Jeanne Findlater said the ABC affiliate aired the 30-second spots at about 11:50 p.m. (EST) Monday during the third break of "Nightline" and again at 10:58 a.m. Tuesday at the end of "Oprah Winfrey." First reactions from viewers, she said, were 218 calls protesting the airing and 80 in favor. This, she added, was considered "very positive. "Usually it's people who are upset who call, not people calling to congratulate you." The Detroit station leads the way in a new trend toward openness in advertising condoms. Because such ads were associated with birth control, stations traditionally have rejected them, citing viewer objections on moral or religious grounds.

But with the AIDS crisis, some stations are changing their position. In recent months, condoms have been cited by public health officials as an AIDS preventive.
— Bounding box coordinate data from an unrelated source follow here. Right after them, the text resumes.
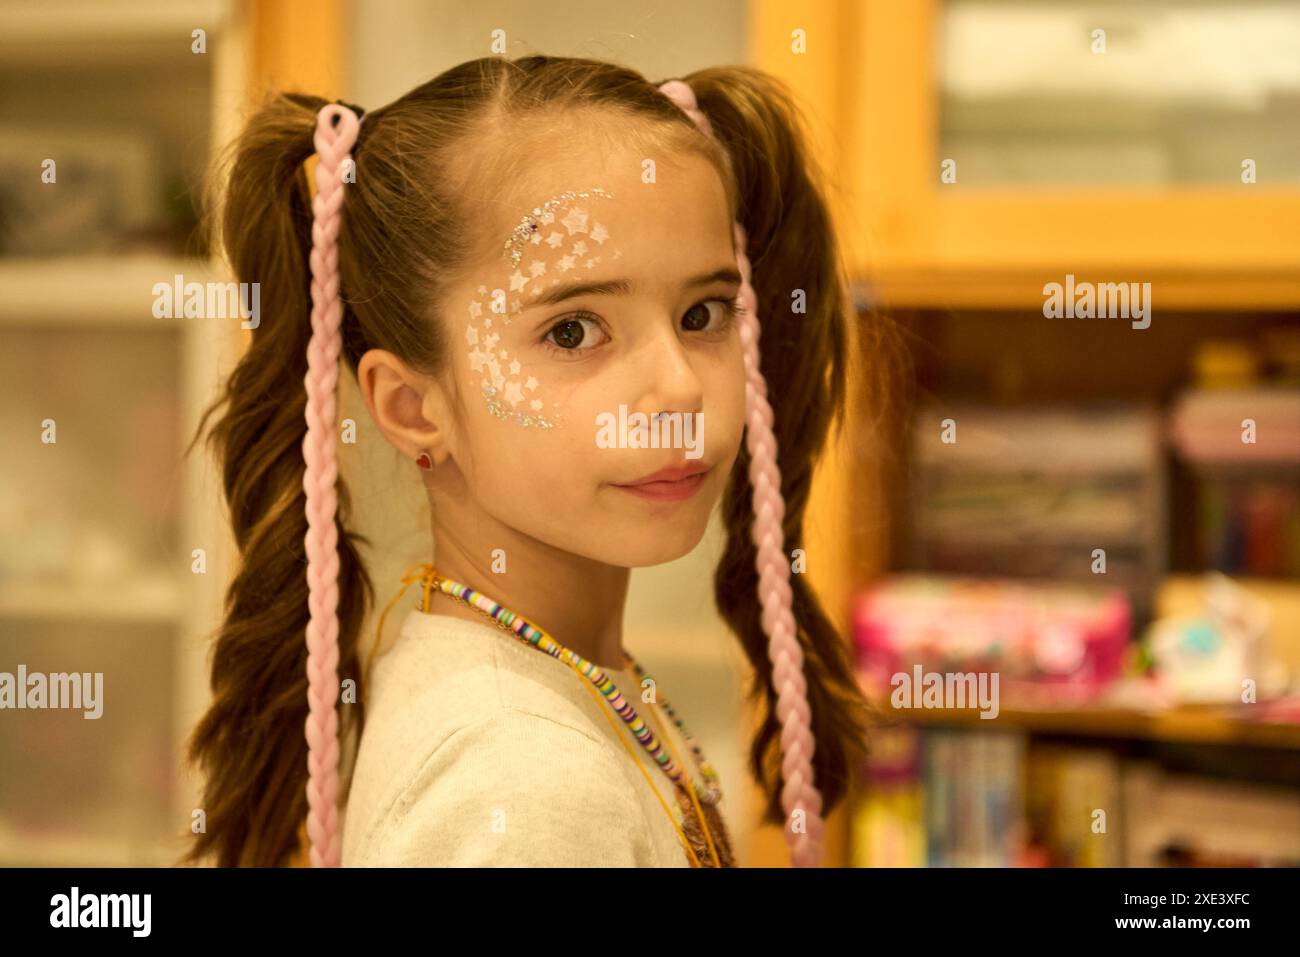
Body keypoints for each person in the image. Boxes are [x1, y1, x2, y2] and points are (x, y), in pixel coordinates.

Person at [182, 54, 873, 868]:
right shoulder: (531, 787)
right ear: (412, 408)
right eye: (575, 330)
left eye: (702, 312)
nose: (680, 385)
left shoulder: (548, 685)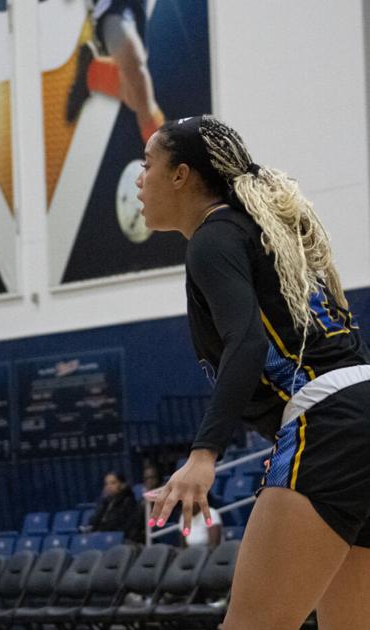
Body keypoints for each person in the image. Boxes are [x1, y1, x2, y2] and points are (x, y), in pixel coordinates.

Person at [140, 115, 370, 629]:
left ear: (181, 175)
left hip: (327, 422)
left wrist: (204, 454)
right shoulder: (262, 232)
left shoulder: (212, 238)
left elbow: (248, 342)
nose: (139, 178)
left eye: (147, 164)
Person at [66, 0, 164, 144]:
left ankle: (92, 73)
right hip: (113, 13)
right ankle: (166, 154)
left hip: (135, 15)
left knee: (135, 95)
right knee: (138, 80)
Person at [86, 472, 143, 544]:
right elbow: (94, 522)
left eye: (113, 483)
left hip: (120, 540)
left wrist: (102, 533)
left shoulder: (129, 502)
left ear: (123, 485)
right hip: (103, 538)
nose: (108, 486)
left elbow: (125, 527)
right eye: (106, 484)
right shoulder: (105, 503)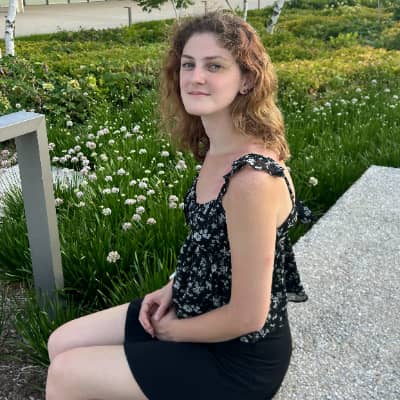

In addition to the Detroit station, a number of other stations have recently stated they intend to accept appropriate condom commercials, and on Tuesday, Knight-Ridder Broadcasting, which owns eight TV stations, became the first group to announce that it will accept condom ads as a disease preventive.

The WXYZ ad for Lifestyles, produced by the Jerry Della Famina agency in New York, said Findlater, shows "a young woman in an extremely tight shot, chin to forehead, looking like a young Mia Farrow, who is saying that sexually transmitted diseases are of real concern and that condoms have been shown to be effective."

The last line of the ad, Findlater added, is: "I'll do a lot for love, but I'm not ready to die for it."

"The agency told us we are the first to be on the air," Findlater said, noting that WXYZ, an ABC affiliate, also aired the first ad for a contraceptive sponge last year. Position of all three networks on the subject is essentially the same: Both CBS and NBC have declined to use condom ads for "moral or religious" reasons while ABC says it's "inappropriate to air that product on television."